> Text:
***

It's at this time of year that suicide rates among the homeless are at their highest. It helps the system which works against us to reduce their burden of numbers of people they won't help.

I may check into Winter Shelter again this year. I made a lot of friends there last year; mainly males of a certain age - like me - who are classed as low risk and therefore receive no help. I know that at least three of them won't be there this year: one was murdered and two took their own lives, through depression and frustration. I may join them yet.

Other losses were of my own making, I admit.

"I need a moment to reflect, on the friendships I have wrecked..."

(Madness again)

I might help in a kitchen at Crisis or Shelter. Business is partly about referrals and giving things away. I don't have much but what I have, I will give. Maybe I'll get something back. But I expect nothing in return; I don't give to receive.

Have I changed? I believe so. For the better? Others will judge. I feel better about certain things in life and remain remorseful over others. Perhaps one day those who've not already found it within themselves to forgive me for what they perceived to be wrong, may actually find it.

***

> Information supplied:

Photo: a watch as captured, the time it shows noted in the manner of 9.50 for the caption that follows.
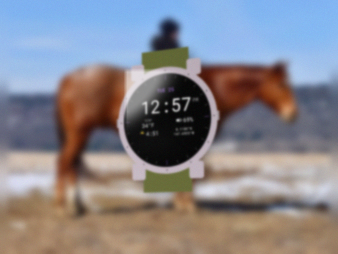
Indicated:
12.57
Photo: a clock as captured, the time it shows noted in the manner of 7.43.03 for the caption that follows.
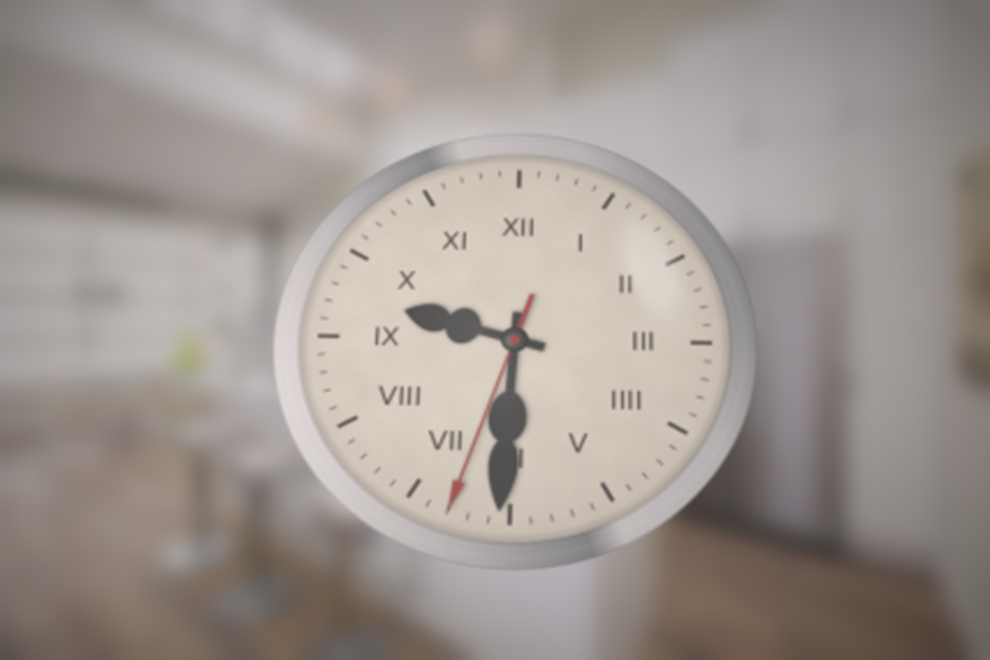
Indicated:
9.30.33
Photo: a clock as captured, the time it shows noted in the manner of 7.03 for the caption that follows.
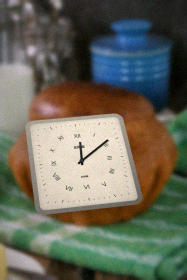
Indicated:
12.09
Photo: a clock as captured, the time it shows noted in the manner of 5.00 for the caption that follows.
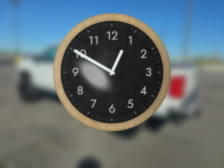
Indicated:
12.50
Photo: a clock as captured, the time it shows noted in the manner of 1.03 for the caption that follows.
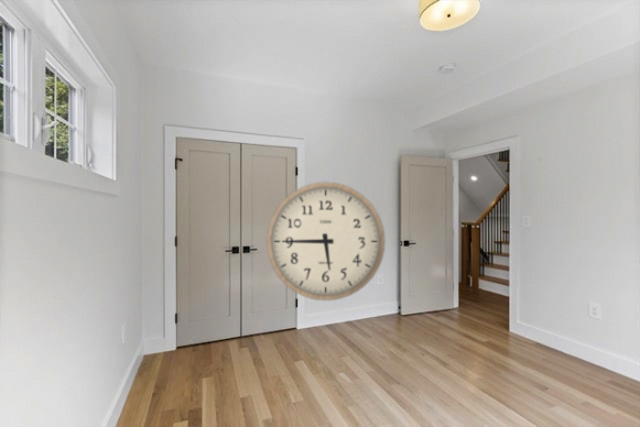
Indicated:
5.45
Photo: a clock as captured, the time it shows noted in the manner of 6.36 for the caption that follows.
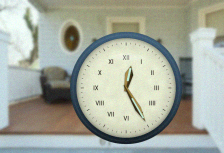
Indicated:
12.25
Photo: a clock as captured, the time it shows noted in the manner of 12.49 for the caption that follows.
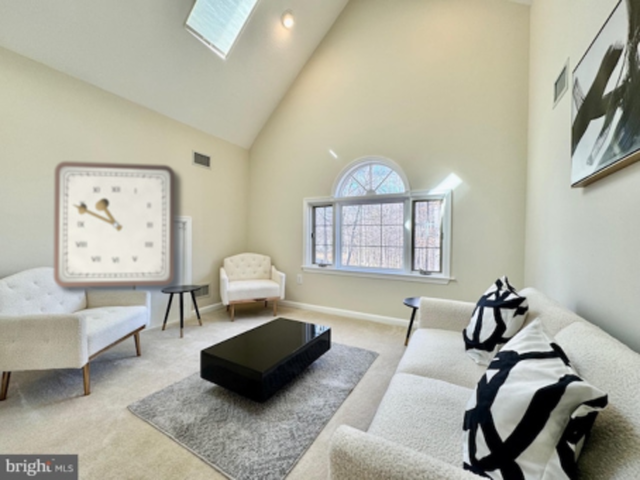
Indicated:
10.49
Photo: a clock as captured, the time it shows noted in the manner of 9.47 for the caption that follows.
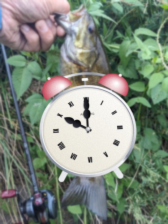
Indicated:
10.00
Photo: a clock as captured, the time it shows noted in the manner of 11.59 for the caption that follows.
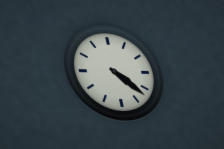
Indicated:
4.22
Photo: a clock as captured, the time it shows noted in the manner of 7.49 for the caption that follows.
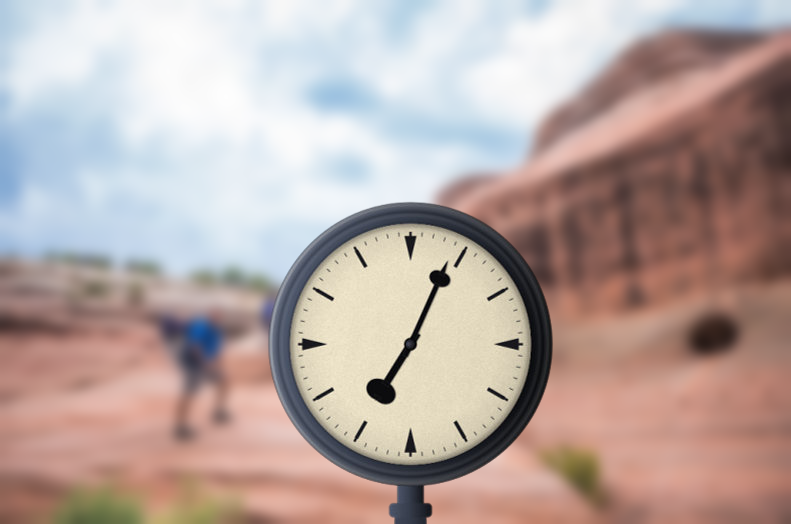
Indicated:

***

> Exercise task: Please copy out the whole text about homelessness, word for word.

> Expected output:
It's at this time of year that suicide rates among the homeless are at their highest. It helps the system which works against us to reduce their burden of numbers of people they won't help.

I may check into Winter Shelter again this year. I made a lot of friends there last year; mainly males of a certain age - like me - who are classed as low risk and therefore receive no help. I know that at least three of them won't be there this year: one was murdered and two took their own lives, through depression and frustration. I may join them yet.

Other losses were of my own making, I admit.

"I need a moment to reflect, on the friendships I have wrecked..."

(Madness again)

I might help in a kitchen at Crisis or Shelter. Business is partly about referrals and giving things away. I don't have much but what I have, I will give. Maybe I'll get something back. But I expect nothing in return; I don't give to receive.

Have I changed? I believe so. For the better? Others will judge. I feel better about certain things in life and remain remorseful over others. Perhaps one day those who've not already found it within themselves to forgive me for what they perceived to be wrong, may actually find it.